As Correntes do Espaço

As Correntes do Espaço – Isaac Asimov

Tradução: Aline Storto Pereira – Editora: Aleph

Ano de Lançamento: 1952 – Minha Edição: 2022 – 297 páginas


Isaac Asimov estava doido por escrever ficção científica com base em analogias históricas no início da sua carreira – talvez explique por que gosto tanto dele. Com a trilogia da Fundação, a alegoria era sobre a queda do Império Romano; em Pedra no Céu, com a rebelião dos zelotes; em Poeira de Estrelas, relativo a invasão mongol da Europa; já por aqui, talvez a mais aguda delas, com a estória de Florina, um planeta duramente explorado pelo vizinho Sark. Ambos habitados por humanos, tais como nós, oriundos da Terra.

Um espaçoanalista – algo próximo de um astrônomo – está desaparecido. Isso imediatamente depois de ele ter avisado as autoridades locais de que Florina estava em uma ameaça iminente de total destruição, sem conseguir explicar exatamente sua natureza. Este planeta é o único local no universo conhecido em que a misteriosa substância chamada kyrt pode ser extraída. Trata-se de uma espécie de celulose, sendo usada para uma série de variedades, mas especialmente roupas, e se tornou uma das mercadorias mais valiosas da galáxia e rendem uma fortuna aos sarkitas.
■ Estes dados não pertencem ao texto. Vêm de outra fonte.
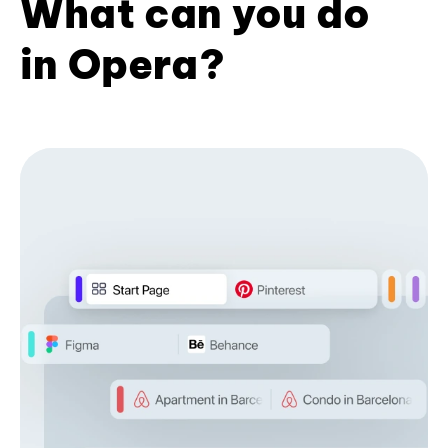
What can you do
in Opera?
Característicos por sua pele mais escura, eles são habitantes de Sark, o planeta mais próximo e que, após algumas tentativas frustradas de criar grandes Impérios, conseguiu apenas estabelecer um domínio com mão de ferro sobre Florina, centrado na comercialização do tal Kirt. Em Florina, por sua vez, temos uma população com uma pele pálida e cabelos loiros. Sua vida é restringida exclusivamente ao trabalho e a uma educação muito rudimentar, suficiente apenas para assinar o próprio nome e trabalhar na extração da substância valiosa.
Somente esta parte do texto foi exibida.